Conway explained that it was Bossie’s decision to hire the firm. “I do not know the details — states, methodology, survey instruments, results — because I cannot know them.” On Friday, she said the firm “performed survey research and messaging work for this PAC in late June and early July.” But late Sunday night, she indicated that the work was restricted to “surveys in late June.” Whatever the past work, she said “no further work is planned.”
In all, the PAC, during its pro-Cruz and pro-Trump incarnations, paid $952,000 to Conway’s firm. The firm also reaped another $198,000 from the two other pro-Cruz PACs, as well as $41,000 from a PAC affiliated with Citizens United, a group run by Bossie with financial support from the Mercers.
While Conway has known Trump for about a decade — they met when she lived in one of his buildings in Manhattan — multiple sources said she was elevated to become campaign manager in August at the encouragement of Bob Mercer’s daughter Bekah Mercer.

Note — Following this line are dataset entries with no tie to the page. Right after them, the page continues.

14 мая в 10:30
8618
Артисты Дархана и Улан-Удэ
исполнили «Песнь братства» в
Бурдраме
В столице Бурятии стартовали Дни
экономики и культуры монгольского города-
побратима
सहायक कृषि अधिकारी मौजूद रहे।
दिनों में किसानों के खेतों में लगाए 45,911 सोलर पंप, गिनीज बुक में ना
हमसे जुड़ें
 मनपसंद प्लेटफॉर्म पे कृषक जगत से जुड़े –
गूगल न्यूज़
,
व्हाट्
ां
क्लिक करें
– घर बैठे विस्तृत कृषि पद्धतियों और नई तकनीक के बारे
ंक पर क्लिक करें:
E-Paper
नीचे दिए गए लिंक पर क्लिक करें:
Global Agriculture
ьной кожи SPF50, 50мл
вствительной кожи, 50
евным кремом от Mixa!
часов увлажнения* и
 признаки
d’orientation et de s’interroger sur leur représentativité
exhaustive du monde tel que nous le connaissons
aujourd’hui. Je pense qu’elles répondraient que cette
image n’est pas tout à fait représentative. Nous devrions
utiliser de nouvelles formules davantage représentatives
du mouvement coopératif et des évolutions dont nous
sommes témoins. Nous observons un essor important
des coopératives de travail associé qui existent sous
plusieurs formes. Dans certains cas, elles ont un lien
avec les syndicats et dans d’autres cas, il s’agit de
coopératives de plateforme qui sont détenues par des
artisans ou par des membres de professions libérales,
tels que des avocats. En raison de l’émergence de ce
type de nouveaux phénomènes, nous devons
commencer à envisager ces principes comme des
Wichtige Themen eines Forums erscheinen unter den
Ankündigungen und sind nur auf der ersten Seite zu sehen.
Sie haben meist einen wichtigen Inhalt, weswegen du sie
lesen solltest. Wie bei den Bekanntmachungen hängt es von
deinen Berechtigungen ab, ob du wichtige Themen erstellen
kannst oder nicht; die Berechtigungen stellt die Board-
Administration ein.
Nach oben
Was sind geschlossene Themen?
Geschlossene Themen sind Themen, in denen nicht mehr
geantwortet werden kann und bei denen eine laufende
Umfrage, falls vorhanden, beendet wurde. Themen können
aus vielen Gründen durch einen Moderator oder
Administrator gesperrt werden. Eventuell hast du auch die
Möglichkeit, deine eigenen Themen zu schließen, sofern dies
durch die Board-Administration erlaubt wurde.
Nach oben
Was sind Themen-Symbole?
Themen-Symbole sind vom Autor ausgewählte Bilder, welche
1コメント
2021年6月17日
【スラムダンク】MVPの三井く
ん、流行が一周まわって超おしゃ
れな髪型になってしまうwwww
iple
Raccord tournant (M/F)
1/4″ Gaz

A GOP strategist who is familiar with Conway’s relationship with the Mercers said that Bekah Mercer, who runs the family’s political operation and has become an influential figure in Trump’s orbit, “leans heavily on Kellyanne Conway. She is the Mercers’ sounding board on their decision-making.”
Early last month the Trump campaign also hired Bossie as a deputy campaign manager to work under Conway, and Bekah Mercer took the reins of Make America Number 1.
The Trump campaign, meanwhile, in late August made its first payment to The Polling Firm — $128,500 for polling — according to the latest FEC filings, which cover through the end of August. The campaign figures to continue paying for Conway’s services through Election Day.
Neither Conway, the Trump campaign, nor Make America Number 1 would answer questions about which of the firm’s staff worked for the super PAC versus the campaign. A spokesman for the Mercers declined to comment.
Hogan Gidley, a spokesman for the super PAC, issued a statement saying “All laws have been followed in operating Make America Number 1 PAC. Furthermore, the PAC didn’t have any dealings with Mrs. Conway.”
But Republicans with knowledge of the firm question whether it had enough seasoned pollsters or strategists to handle two major presidential race accounts without overlap. The firm’s website lists only five staffers in addition to Conway.